Qui serait concerné ? Actuellement, 20.000 personnes font l’objet d’une fiche "S", selon les derniers chiffres du ministère de l’Intérieur, communiqué par Manuel Valls. Parmi eux, 10.500 sont fichés pour leur "appartenance ou leur lien avec la mouvance islamique". Rappelons que la fiche "S" est un fichier de signalement qui a pour but d’attirer l’attention des gendarmes, des policiers ou des douaniers lorsqu’ils réalisent un contrôle d’identité. Autrement dit, il s’agit d’une fiche de mise en garde, qui ne permet pas aux autorités d’enclencher une arrestation. Encore moins d’engager des procédures judiciaires.
Une mesure intenable ? La proposition d’incarcérer les individus au seul motif qu’ils sont fichés S pour radicalisation islamiste semble donc peu probable. François Hollande s’est toutefois engagé après les attentats à saisir le Conseil d'Etat afin de vérifier la légalité de cette proposition. "La loi peut-elle autoriser une privation de liberté des intéressés à titre préventif et prévoir leur rétention dans des centres prévus à cet effet ?", interroge le texte révélé par le site Lundi Matin, confirmant des informations du Monde.

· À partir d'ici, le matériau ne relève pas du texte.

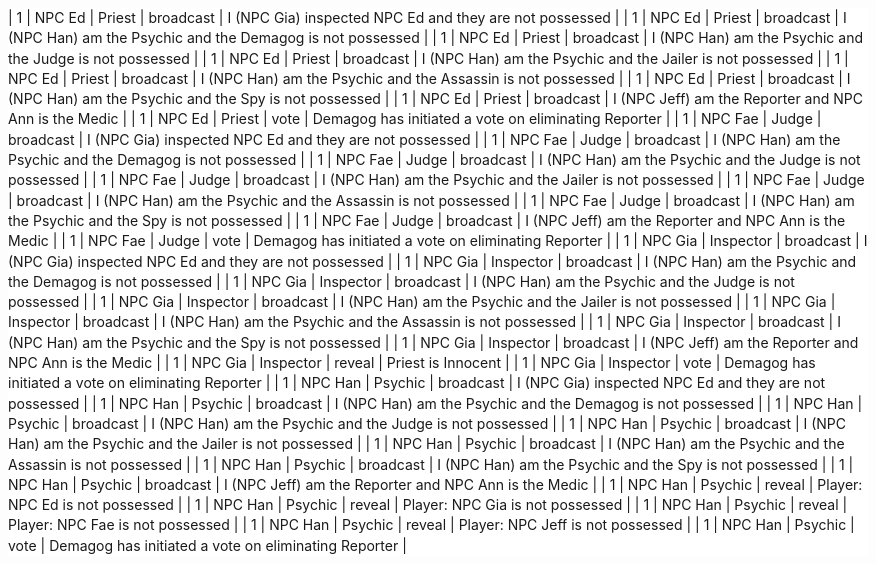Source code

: | 1           | NPC Ed   | Priest    | broadcast | I (NPC Gia) inspected NPC Ed and they are not possessed       |
| 1           | NPC Ed   | Priest    | broadcast | I (NPC Han) am the Psychic and the Demagog is not possessed   |
| 1           | NPC Ed   | Priest    | broadcast | I (NPC Han) am the Psychic and the Judge is not possessed     |
| 1           | NPC Ed   | Priest    | broadcast | I (NPC Han) am the Psychic and the Jailer is not possessed    |
| 1           | NPC Ed   | Priest    | broadcast | I (NPC Han) am the Psychic and the Assassin is not possessed  |
| 1           | NPC Ed   | Priest    | broadcast | I (NPC Han) am the Psychic and the Spy is not possessed       |
| 1           | NPC Ed   | Priest    | broadcast | I (NPC Jeff) am the Reporter and NPC Ann is the Medic         |
| 1           | NPC Ed   | Priest    | vote      | Demagog has initiated a vote on eliminating Reporter          |
| 1           | NPC Fae  | Judge     | broadcast | I (NPC Gia) inspected NPC Ed and they are not possessed       |
| 1           | NPC Fae  | Judge     | broadcast | I (NPC Han) am the Psychic and the Demagog is not possessed   |
| 1           | NPC Fae  | Judge     | broadcast | I (NPC Han) am the Psychic and the Judge is not possessed     |
| 1           | NPC Fae  | Judge     | broadcast | I (NPC Han) am the Psychic and the Jailer is not possessed    |
| 1           | NPC Fae  | Judge     | broadcast | I (NPC Han) am the Psychic and the Assassin is not possessed  |
| 1           | NPC Fae  | Judge     | broadcast | I (NPC Han) am the Psychic and the Spy is not possessed       |
| 1           | NPC Fae  | Judge     | broadcast | I (NPC Jeff) am the Reporter and NPC Ann is the Medic         |
| 1           | NPC Fae  | Judge     | vote      | Demagog has initiated a vote on eliminating Reporter          |
| 1           | NPC Gia  | Inspector | broadcast | I (NPC Gia) inspected NPC Ed and they are not possessed       |
| 1           | NPC Gia  | Inspector | broadcast | I (NPC Han) am the Psychic and the Demagog is not possessed   |
| 1           | NPC Gia  | Inspector | broadcast | I (NPC Han) am the Psychic and the Judge is not possessed     |
| 1           | NPC Gia  | Inspector | broadcast | I (NPC Han) am the Psychic and the Jailer is not possessed    |
| 1           | NPC Gia  | Inspector | broadcast | I (NPC Han) am the Psychic and the Assassin is not possessed  |
| 1           | NPC Gia  | Inspector | broadcast | I (NPC Han) am the Psychic and the Spy is not possessed       |
| 1           | NPC Gia  | Inspector | broadcast | I (NPC Jeff) am the Reporter and NPC Ann is the Medic         |
| 1           | NPC Gia  | Inspector | reveal    | Priest is Innocent                                            |
| 1           | NPC Gia  | Inspector | vote      | Demagog has initiated a vote on eliminating Reporter          |
| 1           | NPC Han  | Psychic   | broadcast | I (NPC Gia) inspected NPC Ed and they are not possessed       |
| 1           | NPC Han  | Psychic   | broadcast | I (NPC Han) am the Psychic and the Demagog is not possessed   |
| 1           | NPC Han  | Psychic   | broadcast | I (NPC Han) am the Psychic and the Judge is not possessed     |
| 1           | NPC Han  | Psychic   | broadcast | I (NPC Han) am the Psychic and the Jailer is not possessed    |
| 1           | NPC Han  | Psychic   | broadcast | I (NPC Han) am the Psychic and the Assassin is not possessed  |
| 1           | NPC Han  | Psychic   | broadcast | I (NPC Han) am the Psychic and the Spy is not possessed       |
| 1           | NPC Han  | Psychic   | broadcast | I (NPC Jeff) am the Reporter and NPC Ann is the Medic         |
| 1           | NPC Han  | Psychic   | reveal    | Player: NPC Ed is not possessed                               |
| 1           | NPC Han  | Psychic   | reveal    | Player: NPC Gia is not possessed                              |
| 1           | NPC Han  | Psychic   | reveal    | Player: NPC Fae is not possessed                              |
| 1           | NPC Han  | Psychic   | reveal    | Player: NPC Jeff is not possessed                             |
| 1           | NPC Han  | Psychic   | vote      | Demagog has initiated a vote on eliminating Reporter          |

Le ministère de l'Intérieur précise cependant qu'il s'agit d'une proposition de loi du député Les Républicains et que la saisie du Conseil d'Etat vise à démontrer qu'elle n'est pas réalisable. François Hollande "avait annoncé il y a plusieurs semaines que nous la présenterions au Conseil d'Etat afin de démontrer objectivement qu'elle est juridiquement intenable", a-t-on expliqué.
Les spécialistes sceptiques. Des spécialistes de l’anti-terrorisme ont déjà témoigné leur réticence face à cette mesure. L'ancien juge antiterroriste Marc Trévidic estime que la mise en place de tels centres de rétention répondrait à la volonté de l’État islamique de pousser les autorités à s'en prendre à la communauté musulmane en France. "N'arrêtons pas n'importe qui ! Ne faisons pas de Guantanamo à la Française ! Restons dans nos principes tout en étant efficaces", a-t-il prévenu, contacté par La Voix du Nord.

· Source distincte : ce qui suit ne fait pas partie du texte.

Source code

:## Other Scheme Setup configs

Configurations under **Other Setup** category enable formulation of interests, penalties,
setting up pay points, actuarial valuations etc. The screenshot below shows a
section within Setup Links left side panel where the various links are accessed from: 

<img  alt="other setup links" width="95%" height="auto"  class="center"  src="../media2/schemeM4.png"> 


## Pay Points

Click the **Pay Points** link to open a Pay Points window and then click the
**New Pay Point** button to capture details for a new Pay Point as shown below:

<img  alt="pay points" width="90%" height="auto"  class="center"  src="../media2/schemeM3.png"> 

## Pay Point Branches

Anne Giudicelli, spécialiste du monde arabo-musulman et directrice du cabinet de conseil Terr(o)risc, pointe, elle, l’éventuelle illégalité d’une telle mesure. "Cette idée de désigner des individus comme déjà coupables alors qu’ils ne sont même pas encore suspects, est à la limité de la légalité. À chaque attentat, on grignote davantage sur ce qui nous constitue, ce qui est ciblé par ceux qui nous en veulent", s’alarme-t-elle auprès des Echos.